I wish we could prevent it entirely - or at least prevent it from becoming so miserable - but I think Nate will have to be older and start treating it himself.

Saturday, March 29, 2014

flying with kids - top 5 tips

Getting settled into our seats after early
 boarding, when Ben was in the easy
"naps 11 times a day" phase.
Boarding a flight to or from Kenya, there are always a lot of European and American vacationers, usually young adults, no kids. There is a large percentage of businessmen, often African or south Asian. And there are always several families.

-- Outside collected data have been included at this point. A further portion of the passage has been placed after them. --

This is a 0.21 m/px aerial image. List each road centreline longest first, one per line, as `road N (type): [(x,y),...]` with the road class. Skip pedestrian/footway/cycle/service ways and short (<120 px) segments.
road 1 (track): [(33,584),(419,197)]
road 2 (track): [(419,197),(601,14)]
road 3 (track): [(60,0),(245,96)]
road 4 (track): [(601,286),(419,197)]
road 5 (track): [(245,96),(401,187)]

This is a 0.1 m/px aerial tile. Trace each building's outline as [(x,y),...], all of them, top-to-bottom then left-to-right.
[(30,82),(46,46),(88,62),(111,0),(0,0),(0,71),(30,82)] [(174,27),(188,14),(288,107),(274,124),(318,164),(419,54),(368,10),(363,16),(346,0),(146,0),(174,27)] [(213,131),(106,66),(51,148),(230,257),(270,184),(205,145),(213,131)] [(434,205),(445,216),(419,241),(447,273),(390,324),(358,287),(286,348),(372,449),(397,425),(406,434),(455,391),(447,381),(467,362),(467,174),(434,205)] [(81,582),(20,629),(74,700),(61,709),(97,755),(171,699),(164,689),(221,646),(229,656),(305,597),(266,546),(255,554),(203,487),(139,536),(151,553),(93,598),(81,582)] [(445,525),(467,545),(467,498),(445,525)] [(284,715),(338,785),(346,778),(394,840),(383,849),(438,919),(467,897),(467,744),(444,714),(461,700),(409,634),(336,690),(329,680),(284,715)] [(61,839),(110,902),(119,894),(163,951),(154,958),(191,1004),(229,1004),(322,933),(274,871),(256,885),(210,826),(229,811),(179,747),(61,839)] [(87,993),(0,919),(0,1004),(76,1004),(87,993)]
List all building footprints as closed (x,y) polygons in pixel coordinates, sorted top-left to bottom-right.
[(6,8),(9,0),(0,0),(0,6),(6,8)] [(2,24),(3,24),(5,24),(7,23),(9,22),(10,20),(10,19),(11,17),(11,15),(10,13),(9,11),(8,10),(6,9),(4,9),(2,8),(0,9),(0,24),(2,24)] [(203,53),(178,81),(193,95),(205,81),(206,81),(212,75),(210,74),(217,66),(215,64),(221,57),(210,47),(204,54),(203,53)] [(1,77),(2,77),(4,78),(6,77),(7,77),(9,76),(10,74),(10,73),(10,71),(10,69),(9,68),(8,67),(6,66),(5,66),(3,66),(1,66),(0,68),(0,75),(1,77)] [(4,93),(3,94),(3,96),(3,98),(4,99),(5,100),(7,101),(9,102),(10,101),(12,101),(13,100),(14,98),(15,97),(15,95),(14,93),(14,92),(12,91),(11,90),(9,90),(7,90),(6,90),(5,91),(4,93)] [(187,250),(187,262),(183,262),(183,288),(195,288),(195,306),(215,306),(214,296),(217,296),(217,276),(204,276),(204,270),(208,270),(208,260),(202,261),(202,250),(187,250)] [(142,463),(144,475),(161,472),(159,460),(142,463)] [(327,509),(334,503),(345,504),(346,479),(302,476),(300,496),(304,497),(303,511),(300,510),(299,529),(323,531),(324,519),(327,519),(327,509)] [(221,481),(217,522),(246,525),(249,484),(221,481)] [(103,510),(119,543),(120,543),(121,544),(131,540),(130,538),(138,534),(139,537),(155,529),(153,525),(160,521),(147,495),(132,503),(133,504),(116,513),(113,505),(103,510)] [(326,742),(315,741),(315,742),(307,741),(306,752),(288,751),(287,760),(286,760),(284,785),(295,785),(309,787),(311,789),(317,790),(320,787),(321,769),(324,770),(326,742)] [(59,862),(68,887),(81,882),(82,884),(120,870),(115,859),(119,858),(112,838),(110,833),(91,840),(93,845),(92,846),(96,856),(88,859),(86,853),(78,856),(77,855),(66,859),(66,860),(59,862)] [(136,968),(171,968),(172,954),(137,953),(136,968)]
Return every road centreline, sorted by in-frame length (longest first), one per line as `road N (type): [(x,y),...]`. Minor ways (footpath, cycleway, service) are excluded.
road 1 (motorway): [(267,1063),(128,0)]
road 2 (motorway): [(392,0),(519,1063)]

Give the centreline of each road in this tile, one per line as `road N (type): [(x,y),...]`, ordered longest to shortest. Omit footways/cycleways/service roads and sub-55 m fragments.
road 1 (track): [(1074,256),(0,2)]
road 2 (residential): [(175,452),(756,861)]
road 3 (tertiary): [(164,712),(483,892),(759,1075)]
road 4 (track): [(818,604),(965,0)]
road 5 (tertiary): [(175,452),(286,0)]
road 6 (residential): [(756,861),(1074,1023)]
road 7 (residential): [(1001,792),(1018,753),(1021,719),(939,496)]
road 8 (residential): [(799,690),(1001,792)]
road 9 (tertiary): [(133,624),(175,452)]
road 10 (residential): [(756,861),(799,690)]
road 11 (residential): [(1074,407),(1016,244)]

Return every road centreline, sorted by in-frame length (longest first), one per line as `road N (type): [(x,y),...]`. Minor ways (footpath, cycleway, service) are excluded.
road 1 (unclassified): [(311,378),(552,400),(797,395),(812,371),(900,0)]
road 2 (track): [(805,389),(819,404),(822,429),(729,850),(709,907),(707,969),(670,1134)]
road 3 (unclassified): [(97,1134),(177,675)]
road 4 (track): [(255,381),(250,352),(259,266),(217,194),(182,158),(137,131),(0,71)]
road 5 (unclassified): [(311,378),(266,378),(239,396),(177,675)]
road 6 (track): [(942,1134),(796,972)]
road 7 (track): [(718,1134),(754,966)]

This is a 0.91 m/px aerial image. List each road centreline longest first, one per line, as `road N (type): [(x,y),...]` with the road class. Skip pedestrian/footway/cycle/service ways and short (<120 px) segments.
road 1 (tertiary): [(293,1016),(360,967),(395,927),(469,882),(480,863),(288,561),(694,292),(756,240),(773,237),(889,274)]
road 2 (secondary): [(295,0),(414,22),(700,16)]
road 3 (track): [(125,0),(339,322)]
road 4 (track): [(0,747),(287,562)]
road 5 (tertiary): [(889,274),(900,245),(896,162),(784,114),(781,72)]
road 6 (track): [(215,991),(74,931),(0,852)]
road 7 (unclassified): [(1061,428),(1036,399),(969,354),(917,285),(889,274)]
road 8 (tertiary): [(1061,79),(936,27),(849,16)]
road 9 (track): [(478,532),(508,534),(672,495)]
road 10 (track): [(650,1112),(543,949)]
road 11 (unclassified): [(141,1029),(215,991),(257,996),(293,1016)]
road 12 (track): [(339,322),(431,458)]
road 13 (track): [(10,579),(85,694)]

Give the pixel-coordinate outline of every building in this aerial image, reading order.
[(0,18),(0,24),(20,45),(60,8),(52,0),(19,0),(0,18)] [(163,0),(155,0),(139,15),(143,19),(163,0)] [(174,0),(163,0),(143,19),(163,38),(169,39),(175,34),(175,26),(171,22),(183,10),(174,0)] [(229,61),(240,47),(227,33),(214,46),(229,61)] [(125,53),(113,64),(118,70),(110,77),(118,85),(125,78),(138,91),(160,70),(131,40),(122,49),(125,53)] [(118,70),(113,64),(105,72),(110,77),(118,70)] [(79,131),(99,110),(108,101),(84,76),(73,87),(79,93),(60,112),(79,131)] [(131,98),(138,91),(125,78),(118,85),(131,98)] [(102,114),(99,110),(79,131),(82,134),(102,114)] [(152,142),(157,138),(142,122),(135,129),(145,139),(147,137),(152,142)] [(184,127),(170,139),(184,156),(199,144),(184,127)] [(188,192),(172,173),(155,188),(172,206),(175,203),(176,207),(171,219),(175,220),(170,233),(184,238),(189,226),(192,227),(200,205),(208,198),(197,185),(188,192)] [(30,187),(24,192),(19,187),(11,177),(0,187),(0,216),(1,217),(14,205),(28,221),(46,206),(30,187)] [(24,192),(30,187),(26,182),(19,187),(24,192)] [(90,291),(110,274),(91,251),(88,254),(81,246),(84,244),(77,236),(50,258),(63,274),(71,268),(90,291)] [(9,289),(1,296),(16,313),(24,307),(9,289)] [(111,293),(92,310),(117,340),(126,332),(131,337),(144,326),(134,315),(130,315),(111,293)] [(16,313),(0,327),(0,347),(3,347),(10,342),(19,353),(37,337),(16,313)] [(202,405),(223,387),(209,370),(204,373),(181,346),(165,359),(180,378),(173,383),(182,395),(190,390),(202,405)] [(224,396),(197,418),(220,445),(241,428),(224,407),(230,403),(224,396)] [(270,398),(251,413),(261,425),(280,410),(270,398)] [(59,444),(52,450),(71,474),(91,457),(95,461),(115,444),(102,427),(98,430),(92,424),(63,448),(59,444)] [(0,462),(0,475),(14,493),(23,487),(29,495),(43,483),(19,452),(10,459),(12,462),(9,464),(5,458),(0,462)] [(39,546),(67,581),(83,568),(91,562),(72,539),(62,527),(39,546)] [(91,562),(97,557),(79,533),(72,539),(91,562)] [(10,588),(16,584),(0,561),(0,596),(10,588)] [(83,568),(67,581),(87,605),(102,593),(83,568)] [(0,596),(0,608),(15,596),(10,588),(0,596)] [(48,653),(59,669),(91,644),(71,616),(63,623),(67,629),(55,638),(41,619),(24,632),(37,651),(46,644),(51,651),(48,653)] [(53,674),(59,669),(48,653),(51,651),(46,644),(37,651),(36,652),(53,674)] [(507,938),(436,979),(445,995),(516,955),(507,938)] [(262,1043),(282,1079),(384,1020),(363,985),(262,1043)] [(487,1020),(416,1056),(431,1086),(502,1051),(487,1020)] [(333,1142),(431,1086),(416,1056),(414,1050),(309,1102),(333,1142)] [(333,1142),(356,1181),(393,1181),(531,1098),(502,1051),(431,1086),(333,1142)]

When they call for boarding of families and anyone who needs extra help, you can see the child-free passengers anxiously tallying up the number of small children who will be on this flight, praying that they will not get stuck near them.

Long flights are tough enough without cranky kids. And parenting cranky kids in public is tough enough without being trapped in very tight quarters with hundreds of grumpy strangers.